Even from the standpoint of prospective founders, low-cost coffee shops have relatively low initial investment costs and therefore have less risk. Low-priced coffee shops that focus on take-out sales can operate in small stores of 33 square meters, so it is generally possible to start a business for around 100 million won. Compared to A Twosome Place Angel-in-us, which has to open large stores in major commercial areas, the initial investment cost for interior design as well as the rent burden are much lower. If you have a kiosk to take orders, you can reduce the burden of labor costs. An official from the franchise industry said, “Compared to large franchise cafes, the cost of starting a low-cost coffee shop is on average one-fifth.”
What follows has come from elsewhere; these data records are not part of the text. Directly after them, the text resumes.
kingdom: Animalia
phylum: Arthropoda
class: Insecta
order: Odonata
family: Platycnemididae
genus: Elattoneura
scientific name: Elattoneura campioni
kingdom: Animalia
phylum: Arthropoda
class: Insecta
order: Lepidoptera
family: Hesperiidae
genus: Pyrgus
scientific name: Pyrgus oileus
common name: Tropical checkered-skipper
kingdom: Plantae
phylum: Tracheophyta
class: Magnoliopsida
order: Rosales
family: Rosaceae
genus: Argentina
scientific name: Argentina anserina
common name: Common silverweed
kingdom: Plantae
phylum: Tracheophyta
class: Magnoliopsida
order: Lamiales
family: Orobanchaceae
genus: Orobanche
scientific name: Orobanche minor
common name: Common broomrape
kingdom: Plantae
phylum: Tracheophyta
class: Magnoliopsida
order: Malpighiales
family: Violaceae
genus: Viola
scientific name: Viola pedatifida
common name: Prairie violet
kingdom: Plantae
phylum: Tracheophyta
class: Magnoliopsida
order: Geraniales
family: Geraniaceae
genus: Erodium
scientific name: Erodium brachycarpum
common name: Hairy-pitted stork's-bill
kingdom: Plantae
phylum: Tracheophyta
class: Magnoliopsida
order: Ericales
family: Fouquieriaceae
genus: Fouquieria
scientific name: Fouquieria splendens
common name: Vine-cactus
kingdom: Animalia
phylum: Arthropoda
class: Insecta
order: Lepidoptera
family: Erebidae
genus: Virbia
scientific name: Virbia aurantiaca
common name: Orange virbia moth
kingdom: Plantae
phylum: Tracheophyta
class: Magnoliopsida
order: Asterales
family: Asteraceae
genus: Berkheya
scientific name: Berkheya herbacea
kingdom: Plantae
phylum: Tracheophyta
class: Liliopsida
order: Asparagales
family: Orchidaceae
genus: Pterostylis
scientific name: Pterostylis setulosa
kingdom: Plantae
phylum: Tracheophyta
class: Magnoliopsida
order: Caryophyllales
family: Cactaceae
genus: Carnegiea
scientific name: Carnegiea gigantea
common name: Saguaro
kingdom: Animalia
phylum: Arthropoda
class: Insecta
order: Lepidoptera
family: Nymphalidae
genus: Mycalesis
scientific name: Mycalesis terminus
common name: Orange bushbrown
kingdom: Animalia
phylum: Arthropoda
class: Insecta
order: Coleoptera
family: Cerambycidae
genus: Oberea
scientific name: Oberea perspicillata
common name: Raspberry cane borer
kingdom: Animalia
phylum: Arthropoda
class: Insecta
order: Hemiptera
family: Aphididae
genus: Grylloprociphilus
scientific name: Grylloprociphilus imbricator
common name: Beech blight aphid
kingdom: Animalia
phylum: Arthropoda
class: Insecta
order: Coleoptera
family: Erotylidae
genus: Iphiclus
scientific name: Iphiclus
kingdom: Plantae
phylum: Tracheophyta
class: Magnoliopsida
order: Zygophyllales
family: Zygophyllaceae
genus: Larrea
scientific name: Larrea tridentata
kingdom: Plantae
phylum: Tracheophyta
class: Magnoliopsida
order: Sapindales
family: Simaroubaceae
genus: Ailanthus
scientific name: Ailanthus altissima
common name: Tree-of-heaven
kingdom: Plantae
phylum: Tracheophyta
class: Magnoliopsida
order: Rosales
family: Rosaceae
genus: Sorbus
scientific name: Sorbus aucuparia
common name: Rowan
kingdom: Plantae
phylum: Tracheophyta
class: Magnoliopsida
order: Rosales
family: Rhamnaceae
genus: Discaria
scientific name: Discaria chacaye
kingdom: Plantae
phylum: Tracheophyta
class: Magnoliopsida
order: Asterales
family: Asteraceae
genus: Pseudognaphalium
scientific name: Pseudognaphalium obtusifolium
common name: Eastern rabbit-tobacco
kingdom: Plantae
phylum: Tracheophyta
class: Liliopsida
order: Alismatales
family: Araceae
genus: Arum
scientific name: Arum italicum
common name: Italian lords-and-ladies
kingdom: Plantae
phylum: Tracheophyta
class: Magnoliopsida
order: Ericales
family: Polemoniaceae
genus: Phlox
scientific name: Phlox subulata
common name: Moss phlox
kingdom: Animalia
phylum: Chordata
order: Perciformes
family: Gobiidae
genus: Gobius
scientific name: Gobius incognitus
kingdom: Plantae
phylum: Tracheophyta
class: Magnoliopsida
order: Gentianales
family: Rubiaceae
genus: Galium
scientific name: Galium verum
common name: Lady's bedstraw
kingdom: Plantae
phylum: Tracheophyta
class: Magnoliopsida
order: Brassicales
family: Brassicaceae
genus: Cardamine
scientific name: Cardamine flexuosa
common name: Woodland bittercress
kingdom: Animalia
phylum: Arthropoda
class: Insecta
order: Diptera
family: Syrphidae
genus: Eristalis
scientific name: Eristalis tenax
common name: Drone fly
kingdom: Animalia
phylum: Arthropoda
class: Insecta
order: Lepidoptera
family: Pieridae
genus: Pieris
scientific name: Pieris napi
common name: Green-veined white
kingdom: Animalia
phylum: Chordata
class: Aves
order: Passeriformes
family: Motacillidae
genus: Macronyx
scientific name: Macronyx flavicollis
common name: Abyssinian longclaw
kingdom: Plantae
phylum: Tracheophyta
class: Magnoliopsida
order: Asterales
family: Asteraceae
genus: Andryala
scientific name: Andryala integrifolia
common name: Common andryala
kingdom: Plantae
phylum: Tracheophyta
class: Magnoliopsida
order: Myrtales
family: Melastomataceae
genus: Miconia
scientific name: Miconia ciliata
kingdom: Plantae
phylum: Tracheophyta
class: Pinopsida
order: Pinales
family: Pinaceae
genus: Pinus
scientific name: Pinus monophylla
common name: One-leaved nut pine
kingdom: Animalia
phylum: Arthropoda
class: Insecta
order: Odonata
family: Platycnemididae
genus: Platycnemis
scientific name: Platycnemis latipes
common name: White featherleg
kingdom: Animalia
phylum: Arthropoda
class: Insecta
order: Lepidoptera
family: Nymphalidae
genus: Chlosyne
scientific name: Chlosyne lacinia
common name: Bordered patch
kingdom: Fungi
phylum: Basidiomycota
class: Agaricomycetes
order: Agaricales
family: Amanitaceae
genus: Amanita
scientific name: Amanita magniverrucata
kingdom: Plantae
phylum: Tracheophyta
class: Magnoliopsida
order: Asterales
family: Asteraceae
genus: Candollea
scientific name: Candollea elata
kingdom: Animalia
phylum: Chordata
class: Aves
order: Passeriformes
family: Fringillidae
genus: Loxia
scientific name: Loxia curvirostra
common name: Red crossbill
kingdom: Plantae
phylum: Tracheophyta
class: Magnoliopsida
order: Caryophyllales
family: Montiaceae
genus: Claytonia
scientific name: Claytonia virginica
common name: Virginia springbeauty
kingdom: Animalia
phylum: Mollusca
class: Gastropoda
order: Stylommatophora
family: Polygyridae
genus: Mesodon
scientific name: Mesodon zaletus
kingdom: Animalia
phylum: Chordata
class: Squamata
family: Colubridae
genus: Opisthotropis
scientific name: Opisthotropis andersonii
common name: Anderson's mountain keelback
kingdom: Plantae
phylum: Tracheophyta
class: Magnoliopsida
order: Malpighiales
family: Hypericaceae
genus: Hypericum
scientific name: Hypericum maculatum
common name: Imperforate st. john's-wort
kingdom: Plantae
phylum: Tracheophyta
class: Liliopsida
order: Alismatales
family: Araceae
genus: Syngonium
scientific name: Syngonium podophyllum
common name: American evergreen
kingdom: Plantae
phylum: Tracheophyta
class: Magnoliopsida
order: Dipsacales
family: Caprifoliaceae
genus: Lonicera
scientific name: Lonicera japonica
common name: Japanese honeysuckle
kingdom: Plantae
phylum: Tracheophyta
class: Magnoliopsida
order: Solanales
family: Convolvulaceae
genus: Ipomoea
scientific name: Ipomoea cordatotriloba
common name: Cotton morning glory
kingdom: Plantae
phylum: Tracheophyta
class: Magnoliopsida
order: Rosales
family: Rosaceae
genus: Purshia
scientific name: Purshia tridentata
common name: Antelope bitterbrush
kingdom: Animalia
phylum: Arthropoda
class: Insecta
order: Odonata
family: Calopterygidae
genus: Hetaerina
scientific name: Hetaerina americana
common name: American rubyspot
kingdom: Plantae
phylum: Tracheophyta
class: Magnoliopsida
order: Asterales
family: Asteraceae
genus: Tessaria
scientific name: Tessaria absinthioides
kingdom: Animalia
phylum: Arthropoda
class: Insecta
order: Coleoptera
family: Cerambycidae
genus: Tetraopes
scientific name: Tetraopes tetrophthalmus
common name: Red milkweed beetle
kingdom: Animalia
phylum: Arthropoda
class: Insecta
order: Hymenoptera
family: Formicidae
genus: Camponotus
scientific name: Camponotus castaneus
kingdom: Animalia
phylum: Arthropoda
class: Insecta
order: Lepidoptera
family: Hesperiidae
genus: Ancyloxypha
Amid the low-cost coffee boom, franchisees are aggressively increasing their number of franchisees. Mega Coffee surpassed the 1500th store in September, five years and eight months after starting the franchise business. In the number of stores, it ranked third after Ediya Coffee and Starbucks. Only 380 new stores opened this year. The Venti broke through the 800th store at the beginning of last month. The average store growth rate for this brand over the past three years is 45%.

○“Becoming the second great king castella”

As the number of low-cost coffee franchises surged this year, concerns about excessive competition are growing. Many self-employed entrepreneurs are jumping into cafe business because of the rumor that “coffee is money”, but the business environment is not going well, such as intensifying competition due to a short-term surge and rising raw material prices. Experts point out that the low-priced coffee market with no features and low prices has reached its limit. There is even a gloomy prospect that it can follow the precedent of the ‘Great King Castella’, which was once a pandemic and now disappeared.

The profitability of low-priced coffee shops is gradually deteriorating due to aggressive store expansion. Recently, as competition between brands has intensified, there are many cases where other brands set up stores next to existing stores that are doing well. In the shopping mall on the first floor of Seosomun Apartment in Migeun-dong, Seoul, where the demand for coffee packaging from nearby office workers has increased since Corona 19, low-priced coffee shops with different brands are lined up in a row.

An official from the franchise industry said, “The opening of stores of the same brand in the same commercial district is restricted, but there are no restrictions when other brands with similar concepts open stores. “There are a lot of cases where sales are cut in half,” he said.

As competition in the low-cost coffee market intensifies, a number of franchisees are turning to losses. As a result of analyzing the disclosure of franchise business transactions by the Fair Trade Commission, B-Brothers, the headquarters of emotional coffee, a low-cost coffee brand with 199 franchise stores across the country, recorded a loss of 75 million won last year from a surplus in 2019. BK Company, the affiliate headquarters of Amasbean (166 franchise stores), also turned to a loss of 189 million won last year.